The master plan for Gene C. Reid Park (Reid Park) in Tucson, completed by Sasaki in November 2022, has moved into its first phase. Informed by a year-long, bilingual public engagement process, the plan will weave heat and flood mitigation strategies throughout the park’s beloved community gathering spaces, adding new resilient infrastructure and recreational attractions, including a new interactive water feature.
The project kicked off after Tucson’s November 2018 election, when voters approved Proposition 407 dedicating $225 million to citywide parks improvements and public realm connections. The Parks and Recreation Department decided to go beyond standard improvements to envision a lively and sustainable future for the beloved 131-acre Reid Park. Its existing ponds, tall shade trees, and dozens of shade structures generate an “oasis effect” which, in regional heat models, shows the park as a cool refuge surrounded by hot city blocks and desert beyond. With its new funding, Tucson set out to protect and strengthen this oasis, and transform it into a cornerstone of the city’s flood and drought resilience strategy.
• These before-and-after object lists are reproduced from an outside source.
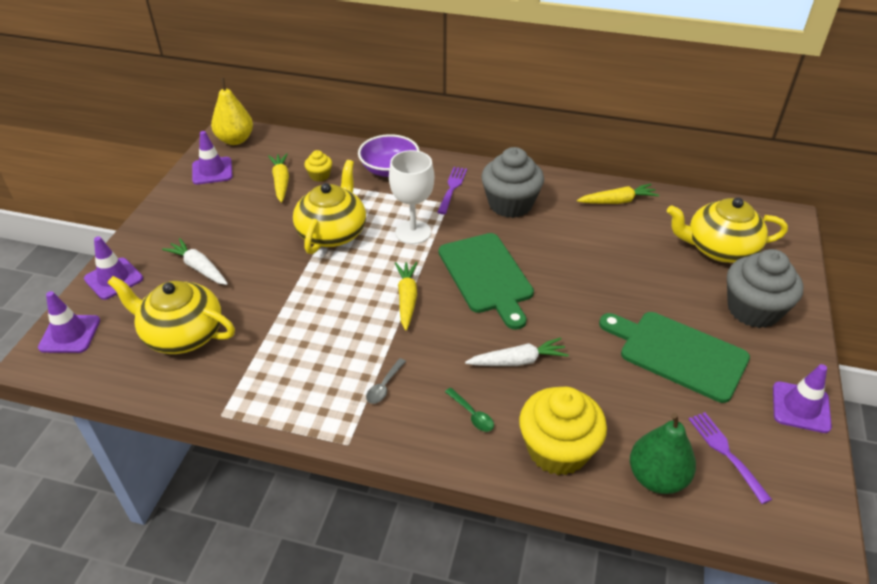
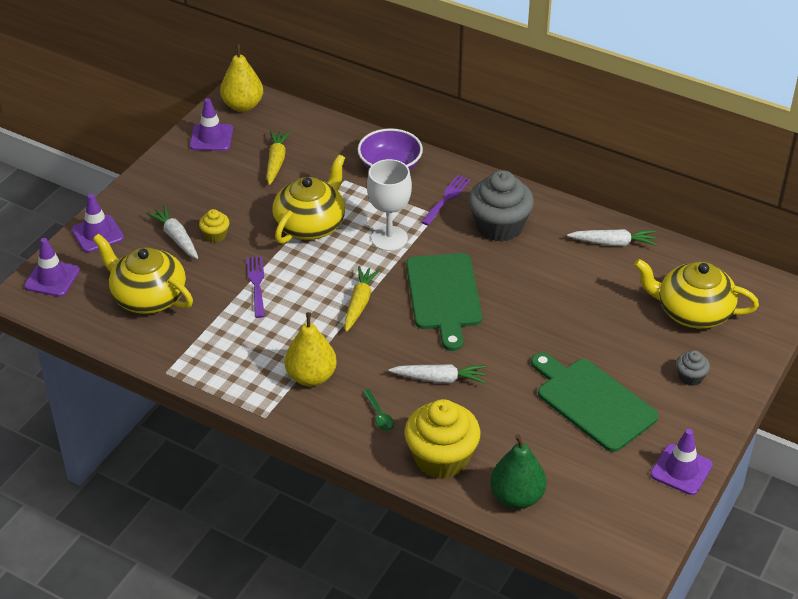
camera: 15 degrees right, 0 degrees up
yellow cupcake [304,150,332,182] -> yellow cupcake moved to [199,209,230,242]
grey spoon [366,358,406,404] -> yellow pear [285,312,337,386]
yellow carrot [577,184,659,204] -> white carrot [567,229,657,246]
purple fork [689,412,772,504] -> purple fork moved to [247,256,265,318]
grey cupcake [727,249,804,328] -> grey cupcake [676,350,710,386], size x0.47

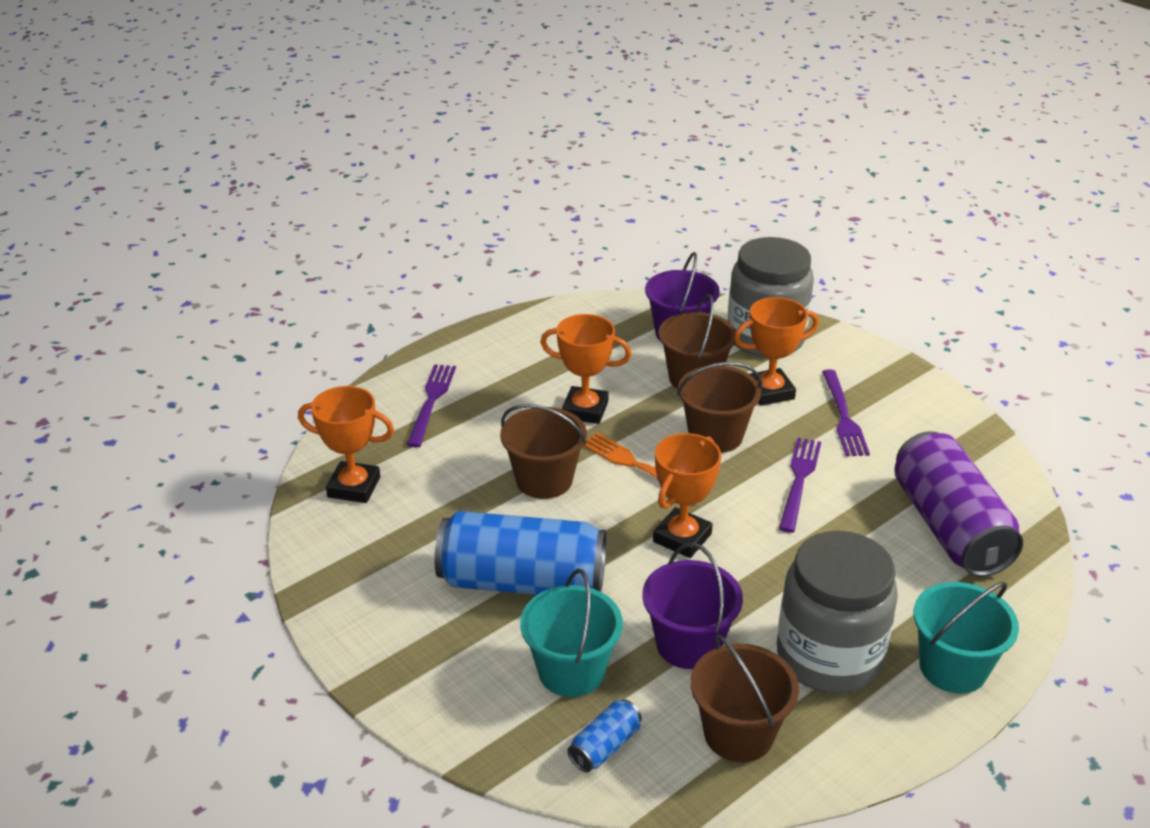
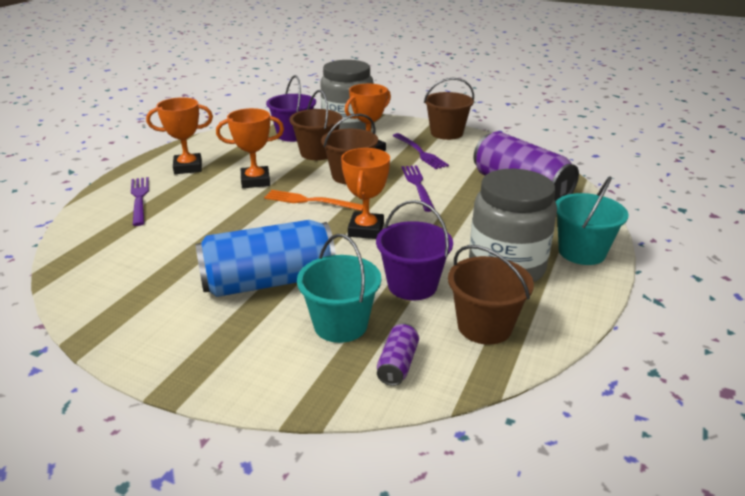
camera: 25 degrees left, 5 degrees down
orange trophy [298,386,394,503] -> orange trophy moved to [146,97,213,174]
brown bucket [500,404,587,499] -> brown bucket moved to [424,78,474,140]
blue can [567,699,642,772] -> purple can [377,324,419,386]

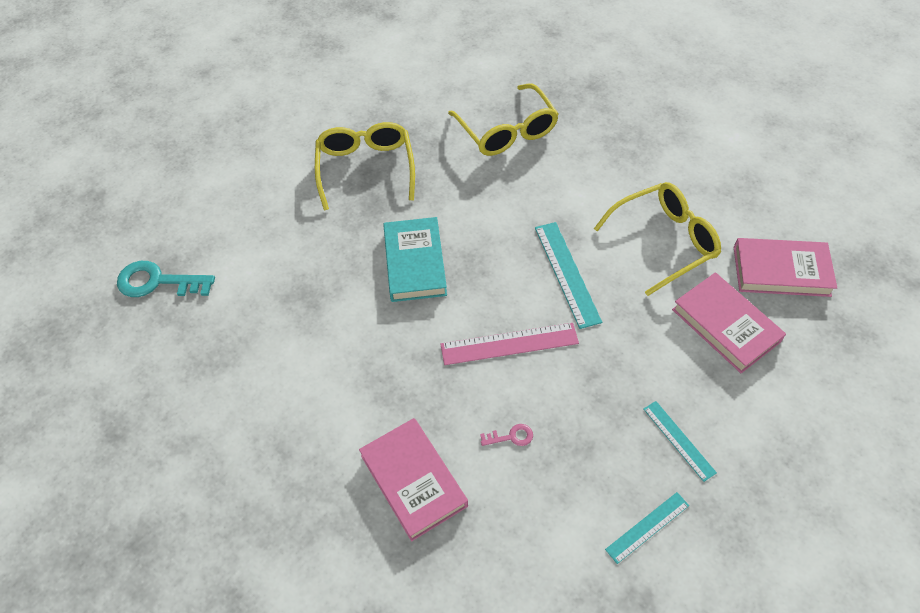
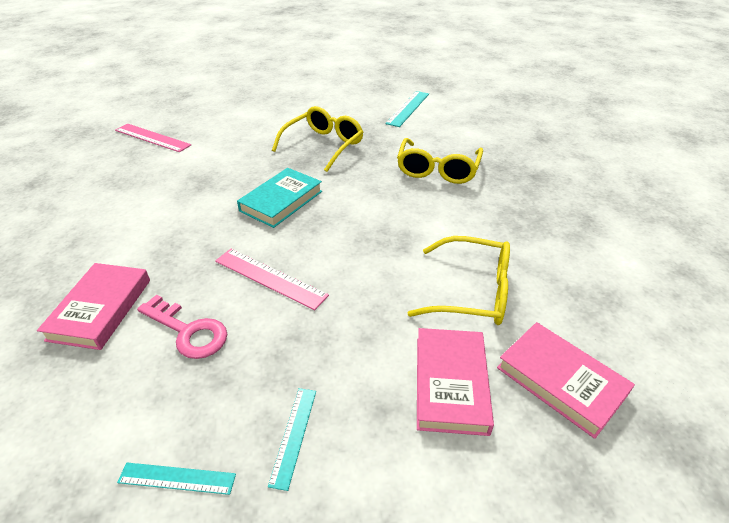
camera: 40 degrees right, 15 degrees down
turquoise key [117,261,215,297] -> pink ruler [115,124,191,152]
pink key [480,424,533,446] -> pink key [137,295,227,359], size x2.10
turquoise ruler [535,222,602,329] -> turquoise ruler moved to [385,91,429,127]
A robust community outreach program stitched this vision together through nine public events, 24 stakeholder meetings, and three online surveys receiving a total of 6,307 responses. All engagement was facilitated in both English and Spanish. These interactions were then filtered and analyzed using demographic markers of income, age, and ethnic and racial background to ensure an equitable interpretation of the survey results.
Across all demographics, one throughline was clear: a desire for the park to serve as a place of connection to the natural landscape. Residents wanted to maintain the park’s cherished performance venues, playgrounds, and sports fields, but hoped to see those cultural and recreational programs woven into an expanded fabric of native tree canopies, vegetation, and wildlife.
This desire for a more natural landscape directly reinforced the strategic goal of bolstering the park’s resilience. In many parts of the Southwest, climate change has intensified a pattern of scorching drought punctuated by unprecedented flooding. Reid Park’s Citation Wash is a perennial waterway. Its simple channel structure and turf ground cover offer minimal water quality or retention benefits. Large impervious areas produce run-off that damages soil and overwhelms drainage infrastructure. Most of the park’s shade is provided by just three exotic tree species: eucalyptus, Aleppo pine and African sumac, all of which have high water demands and increased vulnerability to heat stress, drought and pests.
To address these challenges, Sasaki’s plan takes inspiration from the Sonoran Desert ecosystem’s own adaptive strategies. As in all desert biomes, the key to achieving this balance is orchestrating where the water goes. In Reid Park, that starts with Citation Wash. Currently, the wash is an artificially engineered gully that zig-zags through the park, only distinguishable on drier days as a shallow depression in the park’s grassy topography. The master plan reimagines this as a meandering riverbed which will slow floodwaters and let them safely spill over into vegetated areas. One such area is La Ciénega, a seasonal riparian wetland inspired by the vanishing vernal pools present in the Sonoran Desert. La Ciénega is designed to flood and addresses current issues of regular inundation during the monsoon season, absorbing overflow from adjacent expanses of hardscape, and nourishing a rich habitat for regional wildlife.
By concentrating Reid Park’s plant life along these naturally irrigated water courses, and by reducing the percentage of turf cover, the proposed plan frees up water for strategically placed groves of trees and vegetation around major walking trails and gathering spaces around the park. Expanded canopies in these areas will create cooler microclimates for fitness and recreation features, such as a new splash pad and playground. Groves of trees around the park’s ramadas, performance lawn, and central cultural spaces serve as a natural screen from the urban rhythms of surrounding neighborhoods.
These improvements aim to revitalize the beloved community hub, and secure a resilient future for Reid Park and its surrounding neighborhoods. With the plan’s recent approval, phase one of Reimagining Reid Park, which will be an interactive water feature, shade structure and new park amenities such as restrooms, is set to break ground later this year.